What is needed:
Your task is to return exactly the lines that run from the one containing "type=moved; before=box of" through the end of the listing below, without any pictures.

Data shown:
◆ ◆ ◆ ◆
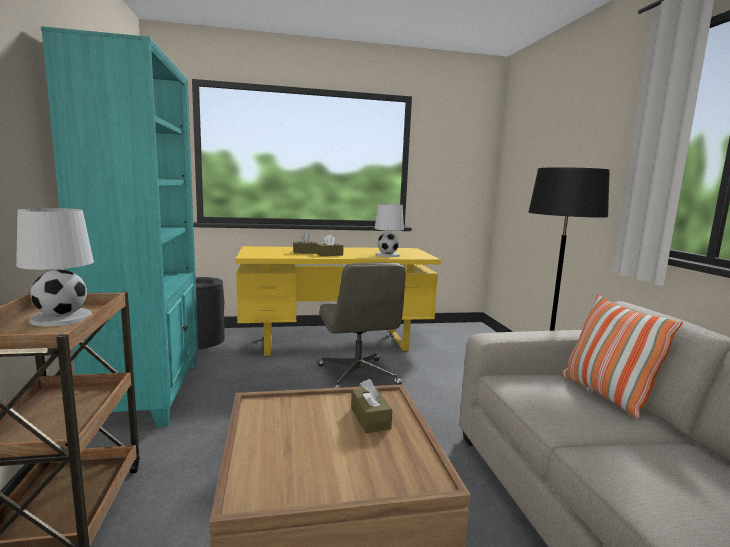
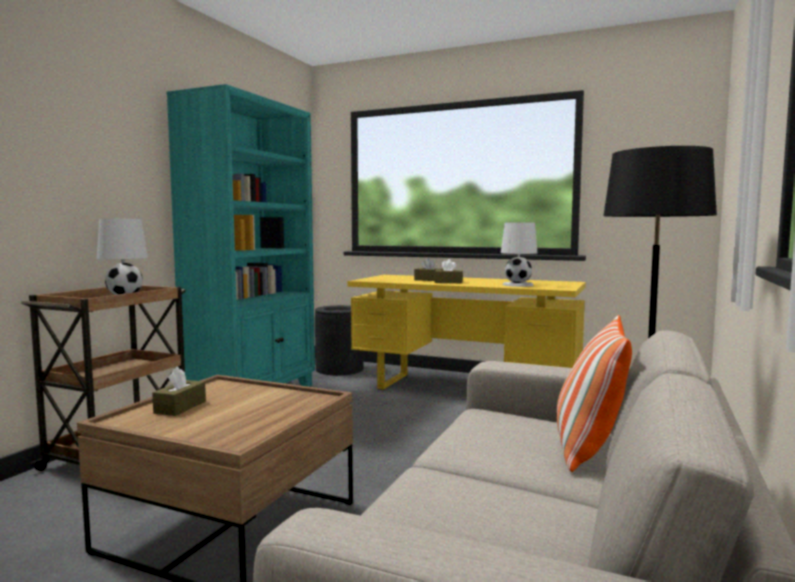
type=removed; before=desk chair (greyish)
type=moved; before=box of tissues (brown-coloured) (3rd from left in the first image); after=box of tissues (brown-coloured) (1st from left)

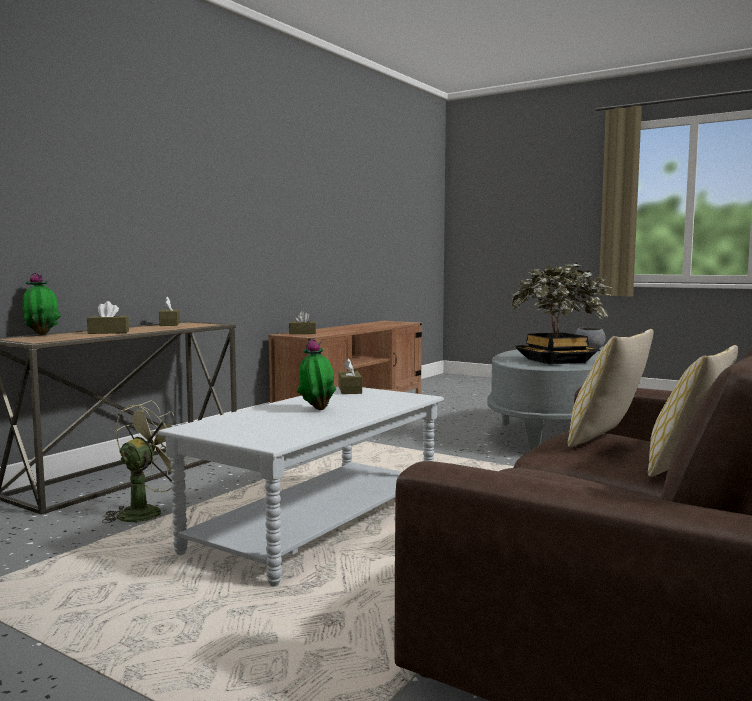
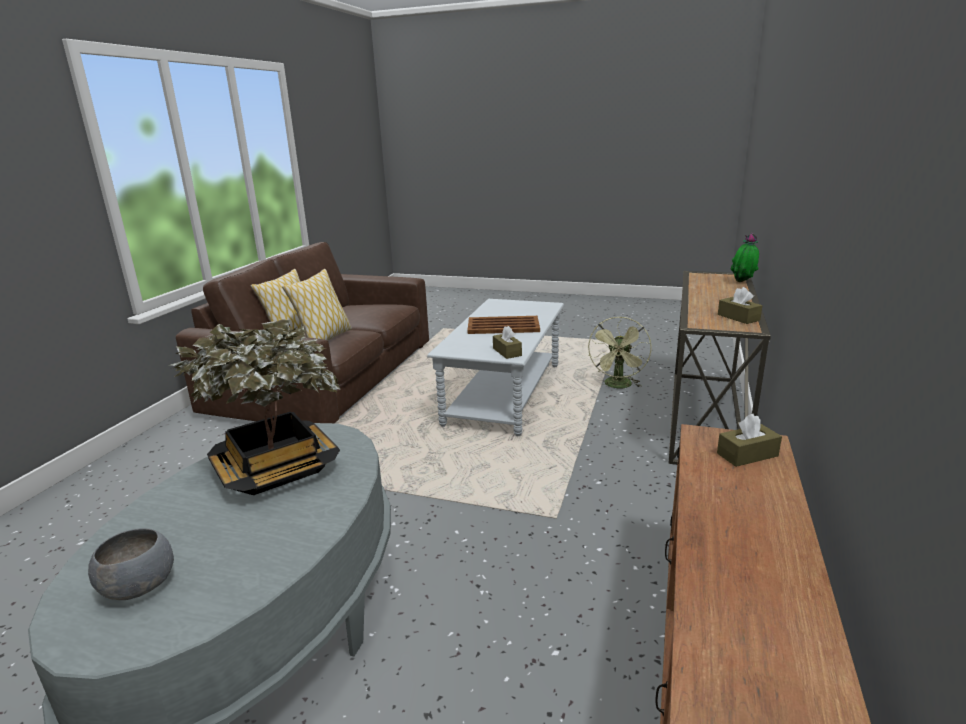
type=removed; before=box of tissues (brown-coloured) (1st from left)
type=replaced; before=potted plant (2nd from left); after=serving tray (brown-coloured)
◆ ◆ ◆ ◆
Task result:
type=moved; before=box of tissues (brown-coloured) (3rd from left in the first image); after=box of tissues (brown-coloured) (1st from left)

type=removed; before=box of tissues (brown-coloured) (1st from left)
type=replaced; before=potted plant (2nd from left); after=serving tray (brown-coloured)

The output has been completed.